Extra! Extra! Johnny Cash Channels Leadbelly!

Wednesday, 23 November 2011 10:56 AM Written by 

One aspect of Johnny Cash's appeal I touched on in my recent look at the Bootleg III: Live Around the World release was his appearance at the 1964 Newport Folk Festival.  Cash's roots in folk music were deep; only his country roots were deeper.  Once he signed with Columbia Records in 1958, he continued exploring folk tunes as he quickly became one of their top country stars. That built on the fame he'd established on Sun Records from 1955 on. Cash developed such a strong folk following that Columbia would advertise his releases in the most popular folk magazine of the time: Sing Out!  


He'd recorded folk songs at Sun, including "Rock Island Line," made popular when former Southern prisoner Huddie Ledbetter, aka "Leadbelly" or (depending on your preference) "Lead Belly," first recorded it. It wasn't the last time he recorded a Leadbelly song.  In 1958 he recorded "Goodnight Irene," a Leadbelly number that became an early 50's hit for the Weavers, though Ledbetter almost certainly picked it up from someone else and adapted it to his own purposes.

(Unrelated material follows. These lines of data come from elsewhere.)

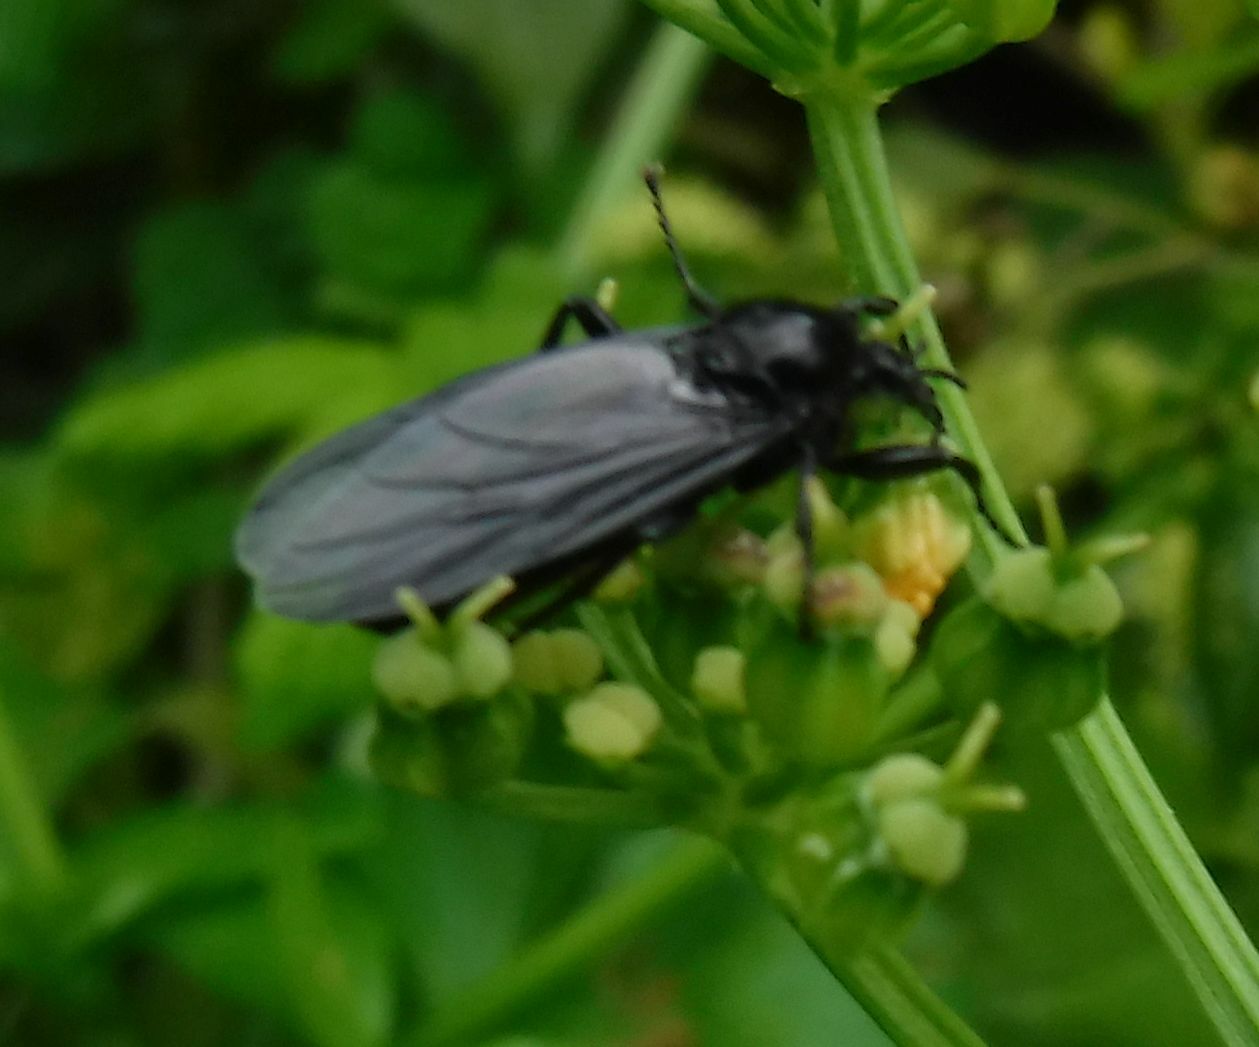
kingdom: Animalia
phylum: Arthropoda
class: Insecta
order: Diptera
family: Bibionidae
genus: Bibio
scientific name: Bibio marci
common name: St marks fly
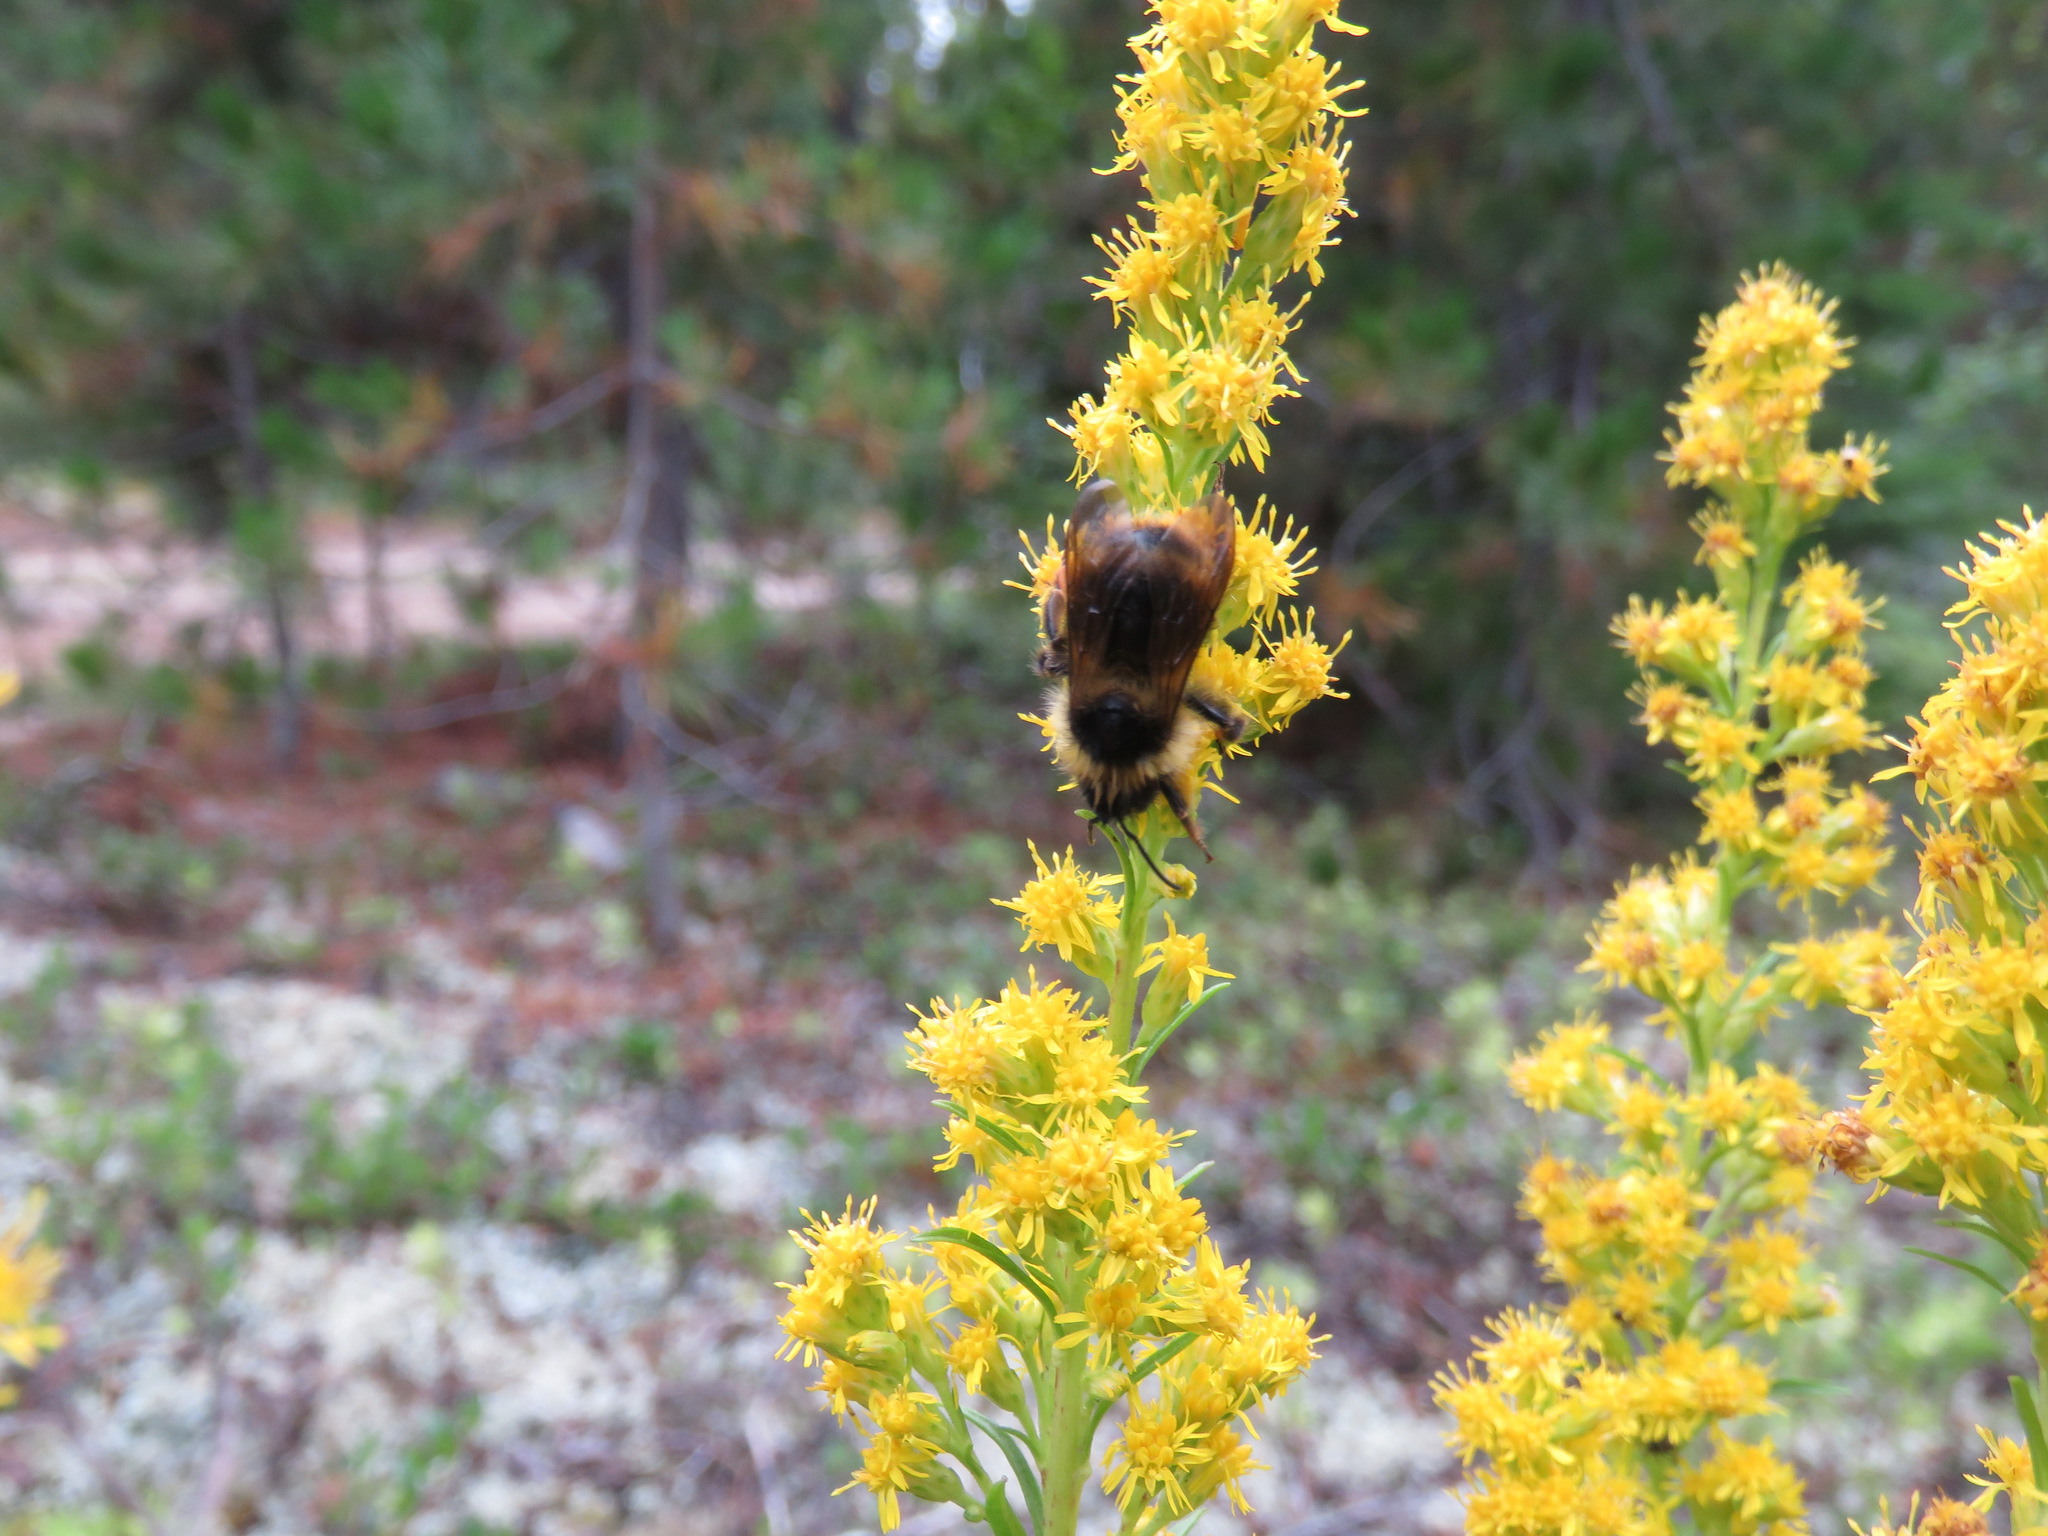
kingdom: Animalia
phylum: Arthropoda
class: Insecta
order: Hymenoptera
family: Apidae
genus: Bombus
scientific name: Bombus flavidus
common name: Fernald cuckoo bumble bee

Here's a less well-known example of Cash reworking-adapting from Leadbelly.  It's from 1943, with harmonica by longtime Brownie McGhee partner Sonny Terry.  The song is "On A Monday," another prison number.

This is Cash in on TV in 1959 performing the same song, which he's reworked into "I Got Stripes," with the Tennessee Two on the famous LA (Compton, actually) country and rockabilly TV show Town Hall Party.  Sure, his vocal's a bit off-key in places and he's changed the lyrics around, but it's clearly the same song. A former prisoner, Leadbelly had tons of these songs rolling around his head.  It's on Johnny Cash at Folsom Prison as well.

Cash's folk roots were significant, and explain a good bit of why he was able to grab a wide audience even in the days before the Folsom album or the very diverse Rick Rubin recordings.